SECの執行行動の経済的視点について話す中で、ゲンスラー氏は、SECが2023年に780件以上の取締りを行ったと報告した。これらの取締りにより、50億ドルの判決と命令が下され、そのうち9億3000万ドルが被害を受けた投資家に分配されたという。
ゲンスラー氏はまた、SECが2021年12月以降、さまざまなルールと規制の違反で40の企業に対して訴訟を起こし、それにより15億ドル以上の罰金が科されたことも明らかにした。ゲンスラー氏は、SECが昨年度だけで23の企業と和解したことにも触れた。
スピーチの中で、ゲンスラー氏は仮想通貨に対する過去の立場を再確認し、仮想通貨市場の大部分が証券の範囲に該当し、したがって同じ法律の下で規制されるべきだと主張した。
ゲンスラー氏は「投資契約」の概念を説明し、仮想通貨市場の大部分がそれに類似していると指摘。ゲンスラー氏によれば、ほとんどの仮想通貨は投資契約のテストを通過し、証券規制の対象となる。

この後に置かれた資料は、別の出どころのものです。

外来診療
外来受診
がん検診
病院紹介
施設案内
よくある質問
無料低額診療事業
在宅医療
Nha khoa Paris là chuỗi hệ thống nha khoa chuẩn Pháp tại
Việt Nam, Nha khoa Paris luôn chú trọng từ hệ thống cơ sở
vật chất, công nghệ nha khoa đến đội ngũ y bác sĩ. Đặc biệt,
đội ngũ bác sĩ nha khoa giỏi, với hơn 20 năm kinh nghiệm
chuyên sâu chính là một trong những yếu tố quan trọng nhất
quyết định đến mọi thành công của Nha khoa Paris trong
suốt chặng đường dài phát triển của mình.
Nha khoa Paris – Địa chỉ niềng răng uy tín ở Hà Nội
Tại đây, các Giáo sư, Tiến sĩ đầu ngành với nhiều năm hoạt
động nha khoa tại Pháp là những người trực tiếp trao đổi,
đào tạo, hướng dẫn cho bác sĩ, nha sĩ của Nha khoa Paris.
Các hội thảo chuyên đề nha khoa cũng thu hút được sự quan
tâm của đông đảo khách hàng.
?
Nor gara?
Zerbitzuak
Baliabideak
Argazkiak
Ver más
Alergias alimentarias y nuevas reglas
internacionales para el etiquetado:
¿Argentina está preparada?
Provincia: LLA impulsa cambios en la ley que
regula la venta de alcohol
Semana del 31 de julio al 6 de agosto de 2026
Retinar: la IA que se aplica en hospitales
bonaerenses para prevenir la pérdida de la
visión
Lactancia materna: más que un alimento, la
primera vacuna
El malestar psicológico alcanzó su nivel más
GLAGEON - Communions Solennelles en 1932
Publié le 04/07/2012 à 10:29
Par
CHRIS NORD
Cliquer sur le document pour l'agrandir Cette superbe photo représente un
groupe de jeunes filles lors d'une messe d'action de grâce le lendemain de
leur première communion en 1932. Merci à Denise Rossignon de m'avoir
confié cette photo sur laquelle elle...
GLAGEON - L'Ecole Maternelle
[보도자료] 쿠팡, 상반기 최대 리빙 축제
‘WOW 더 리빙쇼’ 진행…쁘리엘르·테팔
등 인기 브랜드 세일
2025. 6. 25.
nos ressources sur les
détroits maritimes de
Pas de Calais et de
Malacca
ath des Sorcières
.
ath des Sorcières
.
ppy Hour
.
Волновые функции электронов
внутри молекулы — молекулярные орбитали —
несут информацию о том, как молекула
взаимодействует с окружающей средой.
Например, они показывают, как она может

「どの資産についても先入観を持たずに言えば、暗号資産の大部分はおそらく投資契約のテストを満たし、証券法の対象となるだろう」
ゲンスラー氏は、現在の仮想通貨エコシステムと1920年代の証券法がまだ存在しなかった時代とを比較し、仮想通貨エコシステムが同様の状況に苦しんでいると語った。
明確な規制が施行される前の証券業界と同じように、仮想通貨業界では詐欺や破産が相次いでいると指摘し、これらの問題がより厳格な規制を必要だと強調した。
ゲンスラー氏の仮想通貨市場に対する見解は新しいものではなく、彼はこれまでにも何度も同様の主張を繰り返してきた。しかし、米国内で事業を展開する主要な企業や仮想通貨支持派の議員などの仮想通貨コミュニティは、ゲンスラー氏に対して仮想通貨規制についてより明確な説明を求めている。